Accordingly, we may want to have a way to drop certain tokens from our matching process. We add below an exclude parameter to the get_geminations function to accomplish this.

def get_geminations(Doc, exclude=[]):
    norms = [token.norm_ for token in Doc]
    norms_counter = Counter(norms)
    geminations = [k for k, v in norms_counter.items() if v > 1 and k not in exclude]
    return geminations    

exclude =['que']

test = nlp(preprocess(docrows['<verg. ecl. 4.51>'], lower=False))

print('Before...')
print(get_geminations(test))
print()
print('After...')
print(get_geminations(test, exclude=exclude))
Before...
['que']

After...
[]

We write to file again, this time excluding que.

virgil_geminations = {}

for k, v in tqdm(docrows.items()):
    doc = nlp(preprocess(v))
    geminations = get_geminations(doc, exclude=['que'])
    if geminations:
        virgil_geminations[k] = (v, geminations)
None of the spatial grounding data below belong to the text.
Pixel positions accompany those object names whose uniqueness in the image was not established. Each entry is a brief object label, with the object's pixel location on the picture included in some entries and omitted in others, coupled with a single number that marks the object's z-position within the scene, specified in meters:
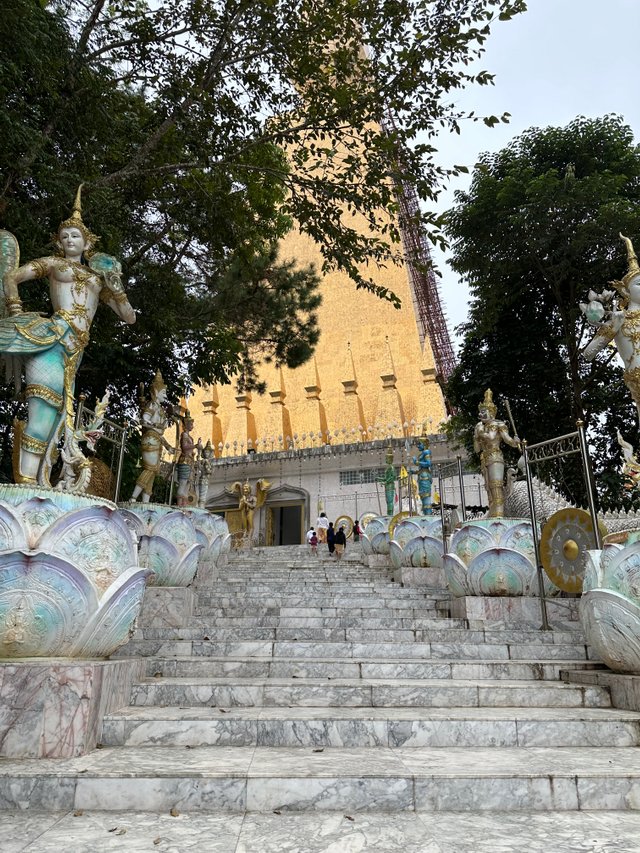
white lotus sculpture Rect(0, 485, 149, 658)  2.93
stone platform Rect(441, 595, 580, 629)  5.89
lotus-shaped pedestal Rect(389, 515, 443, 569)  8.08
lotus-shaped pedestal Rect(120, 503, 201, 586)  6.29
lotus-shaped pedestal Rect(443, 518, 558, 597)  6.09
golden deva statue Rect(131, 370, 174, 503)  8.09
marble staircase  2.33
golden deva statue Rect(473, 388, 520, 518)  7.88
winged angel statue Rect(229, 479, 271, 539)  21.17
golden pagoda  23.23
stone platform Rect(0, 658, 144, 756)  2.65
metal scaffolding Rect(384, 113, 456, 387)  24.17
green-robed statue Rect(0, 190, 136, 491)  3.71
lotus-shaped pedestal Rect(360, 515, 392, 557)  10.98
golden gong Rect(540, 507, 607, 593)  5.57
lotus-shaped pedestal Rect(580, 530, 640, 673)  3.53
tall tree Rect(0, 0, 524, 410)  6.07
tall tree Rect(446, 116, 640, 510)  11.33
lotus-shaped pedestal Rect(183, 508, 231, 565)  8.48
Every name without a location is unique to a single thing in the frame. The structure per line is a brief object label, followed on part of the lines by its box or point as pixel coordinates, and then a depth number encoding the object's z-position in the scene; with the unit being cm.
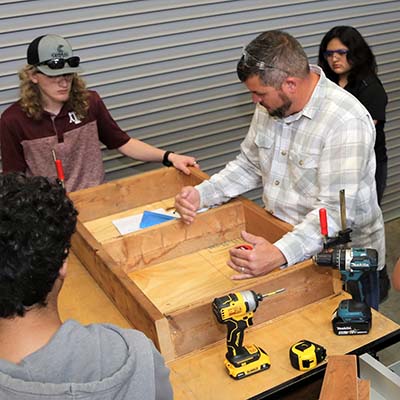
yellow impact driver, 159
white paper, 252
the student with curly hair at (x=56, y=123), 264
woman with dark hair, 329
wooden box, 170
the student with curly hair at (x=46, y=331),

with open('eclogue_geminations.txt', 'w') as f:
    for k, v in virgil_geminations.items():
        citation = k.replace('<', '').replace('>', '')
        citation = f'{citation}'
        text = format_gemination(v)
        f.write(f'{citation}\t{text}\n')
100%|██████████| 828/828 [00:03<00:00, 213.19it/s]

So far, we have worked only with the Eclogues. We could easily expand this gemination search to other texts in the Tesserae corpus. Here is an example of expanding it to all epic poems in the collection.
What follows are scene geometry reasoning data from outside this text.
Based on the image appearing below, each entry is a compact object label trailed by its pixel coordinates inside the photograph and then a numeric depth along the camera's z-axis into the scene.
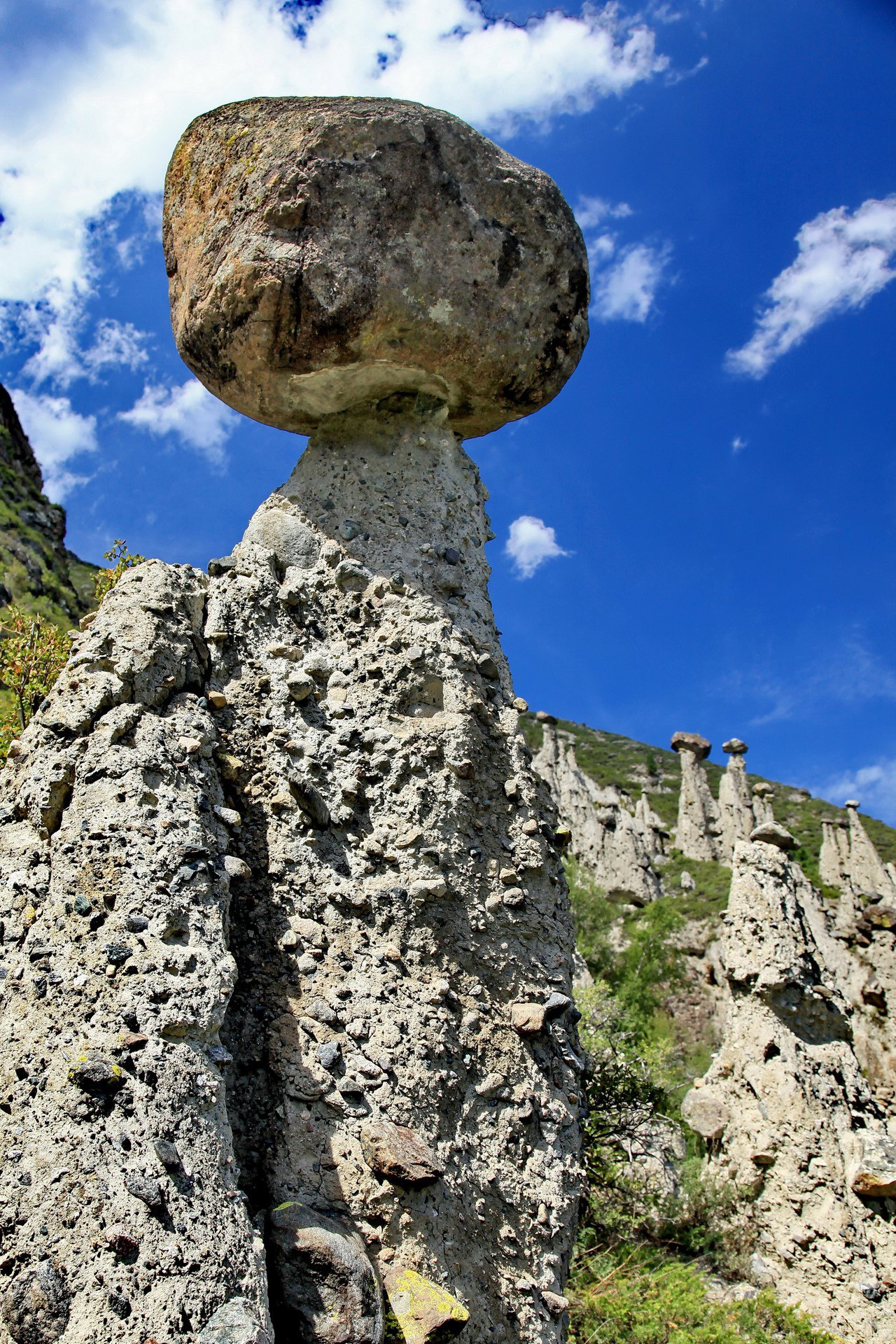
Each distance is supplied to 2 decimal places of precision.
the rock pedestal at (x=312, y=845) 2.56
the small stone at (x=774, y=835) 8.78
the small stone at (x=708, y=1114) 7.48
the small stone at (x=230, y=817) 3.51
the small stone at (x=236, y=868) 3.34
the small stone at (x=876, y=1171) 6.23
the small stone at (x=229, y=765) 3.84
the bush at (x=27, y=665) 7.12
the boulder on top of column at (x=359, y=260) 4.52
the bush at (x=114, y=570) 7.95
# Geminations in all Latin epic

# Note here I get the year from the Tesserae metadata, sort the files chronologically, and then discard the date information
epic = natsorted([(file, int(T.metadata('date', file))) for file in T.fileids() if T.metadata('genre', file) == 'epic'], key=lambda x: x[1])
epic = [file for file, _ in epic]
print(f'There are {len(epic)} epic poems in the Tesserae collection.')
There are 120 epic poems in the Tesserae collection.
# This takes about 7 minutes on my laptop

all_geminations = {}

for file in tqdm(epic):
    docrows = next(T.doc_rows(file))
    for k, v in docrows.items():
        doc = nlp(preprocess(v))
        geminations = get_geminations(doc, exclude=['que'])
        if geminations:
            all_geminations[k] = (v, geminations)
100%|██████████| 120/120 [06:49<00:00,  3.42s/it]
# Write to file
with open('epic_geminations.tsv', 'w') as f:
    f.write('citation\ttext\n')
    for k, v in all_geminations.items():
        citation = k.replace('<', '').replace('>', '')
        citation = f'{citation}'
        text = format_gemination(v)
        f.write(f'{citation}\t{text}\n')

This has been an introduction to formalizing a literary critical/philological argument using LatinCy, an example that barely takes us past the first page of Wills Part I. In subsequent notebooks, we will explore variations on gemination and other types of repetition.

References

Wills, Jeffrey. 1996. Repetition in Latin Poetry: Figures of Allusion. Clarendon Press.